Chi proviene da realtà come Goldman Sachs o Pimco dispone di stock option e azioni maturate negli anni che, normalmente, vengono compensate dal nuovo datore di lavoro con strumenti equivalenti. Nel caso di Mediobanca, però, lo scenario è complicato: l’istituto non sarà più quotato nei prossimi mesi e Mps non sembra disposta a liquidare i bonus in contanti. Una situazione che rischia di tagliare fuori candidati di primo livello.
Il ruolo della presidenza e il peso di Delfin
Accanto al tema del CEO, resta aperta la partita della presidenza. Qui entra in scena Delfin, la holding della famiglia Del Vecchio, che detiene il 19,9% di Mediobanca e avrà un peso importante anche in Mps con circa il 16%.
Il nome più forte in questa direzione è quello di Vittorio Grilli, ex ministro del Tesoro, oggi in Jp Morgan e già consulente di Delfin. Il suo profilo rappresenterebbe una garanzia di autorevolezza, ma anche in questo caso pesano i bonus differiti americani, che rendono complesso un eventuale trasferimento.
Governance e scenari futuri
Lo scenario resta frammentato. L’amministratore delegato di Mps, Luigi Lovaglio, è chiamato a gestire un equilibrio delicato tra i tre grandi azionisti – Delfin, Caltagirone e il Mef – che non hanno ancora trovato una piena unità strategica.

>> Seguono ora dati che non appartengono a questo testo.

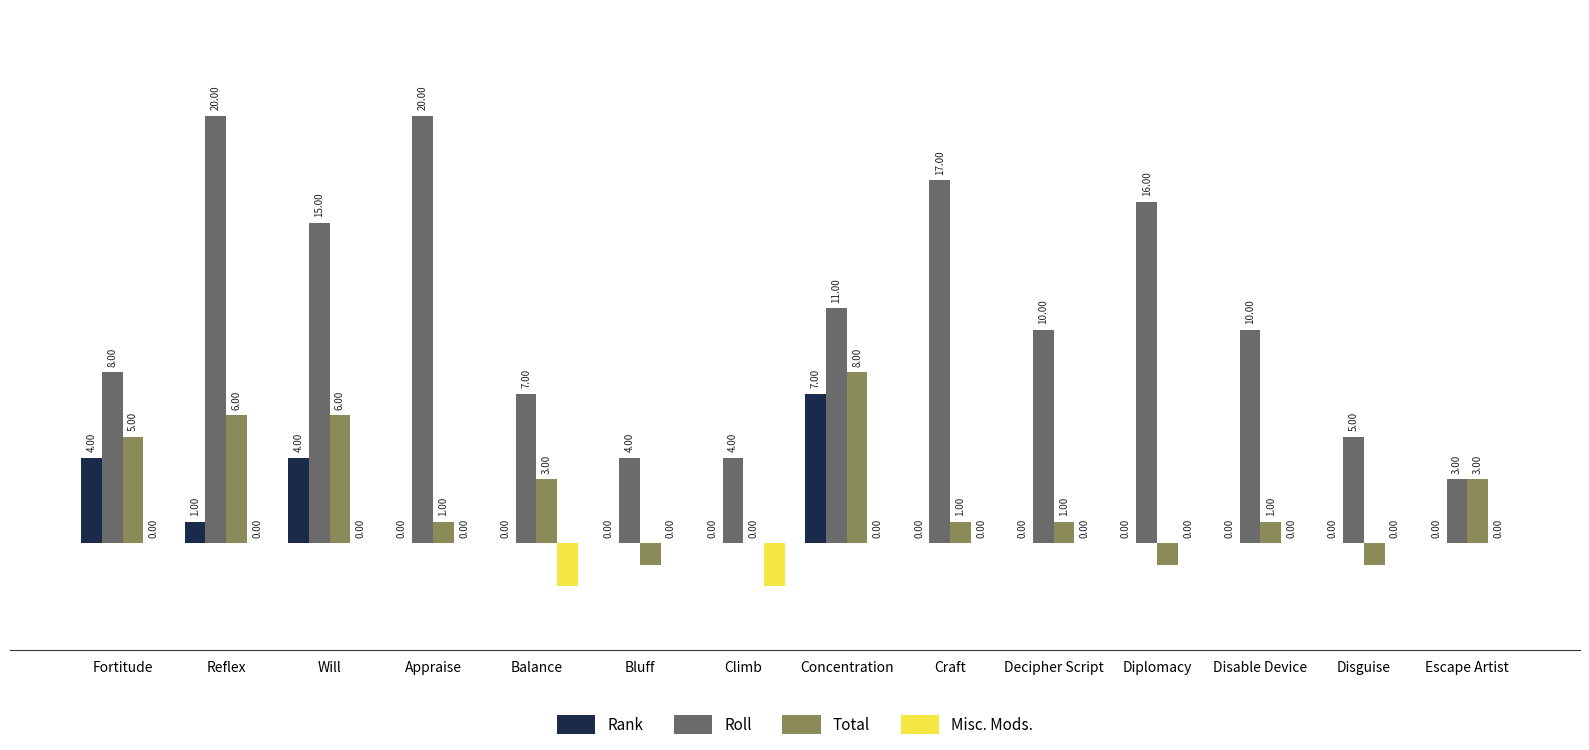

Which series changed the most between Will and Climb?

Roll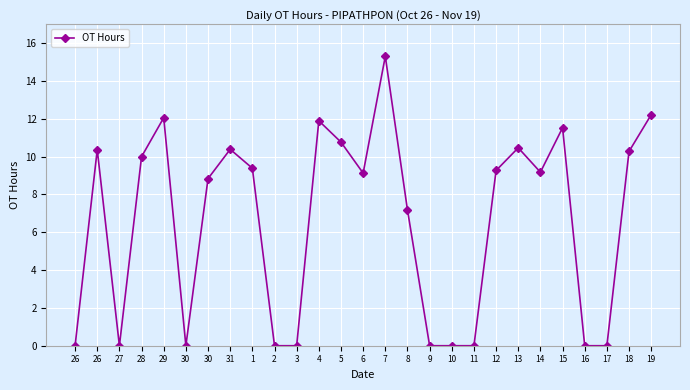

Reading left to right, list all the values displayed in this chart.

26=0.0	26=10.4	27=0.0	28=10.0	29=12.1	30=0.0	30=8.8	31=10.4	1=9.4	2=0.0	3=0.0	4=11.9	5=10.8	6=9.1	7=15.3	8=7.2	9=0.0	10=0.0	11=0.0	12=9.3	13=10.5	14=9.2	15=11.5	16=0.0	17=0.0	18=10.3	19=12.2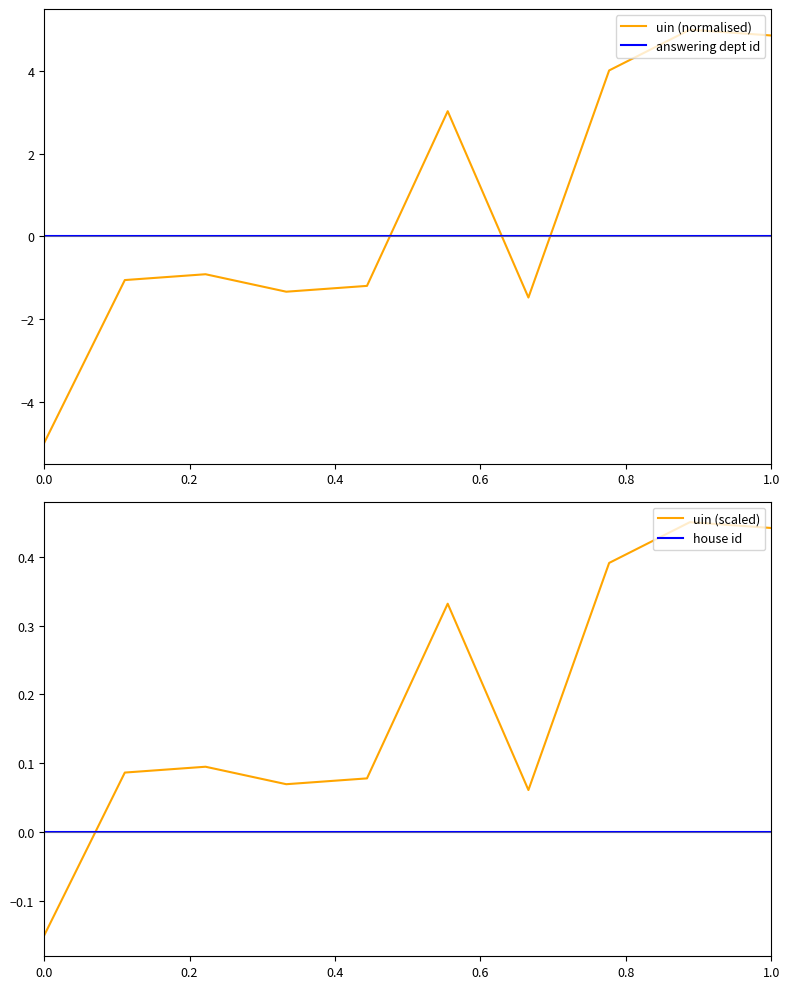

How many times do house id and uin (scaled) cross each other?

1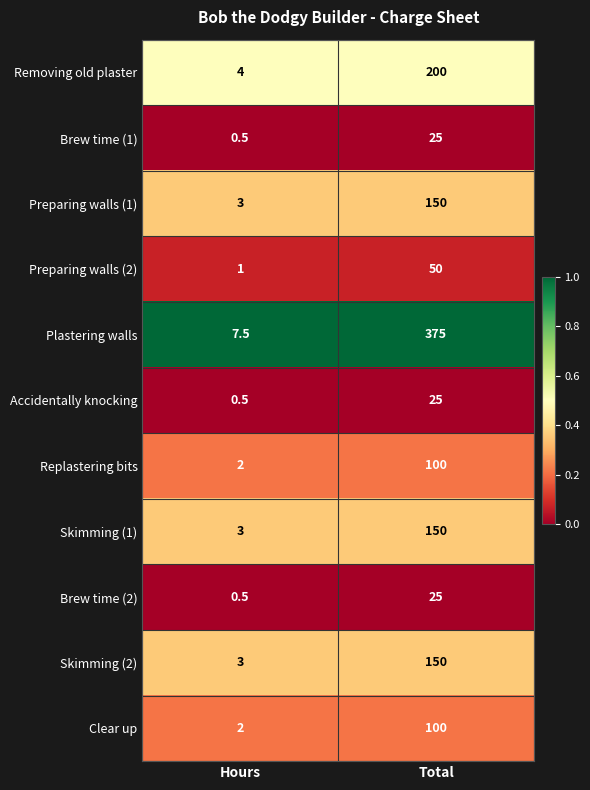

Which label corresponds to the smallest value in the chart?

Hours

Parallelamente, la scelta dei vertici dovrà conciliare due esigenze contrapposte: da un lato individuare manager di assoluto rilievo per dare credibilità al nuovo corso, dall’altro non spingersi oltre i limiti di sostenibilità economica.
Infine, il processo di integrazione tra Mediobanca e Mps, con business e culture aziendali molto diverse, richiederà almeno un anno di lavoro tra iter industriali e autorizzazioni regolatorie.
Una partita tutta da giocare
La rosa dei candidati è ristretta e i nomi in circolazione confermano la posta in gioco. Ma l’ultima parola spetterà a un Cda ancora da formare, chiamato a trovare un compromesso tra i grandi azionisti e le esigenze tecniche. La corsa al nuovo CEO di Mediobanca è ufficialmente iniziata, e il risultato definirà non solo il futuro dell’istituto, ma anche i nuovi equilibri della finanza italiana.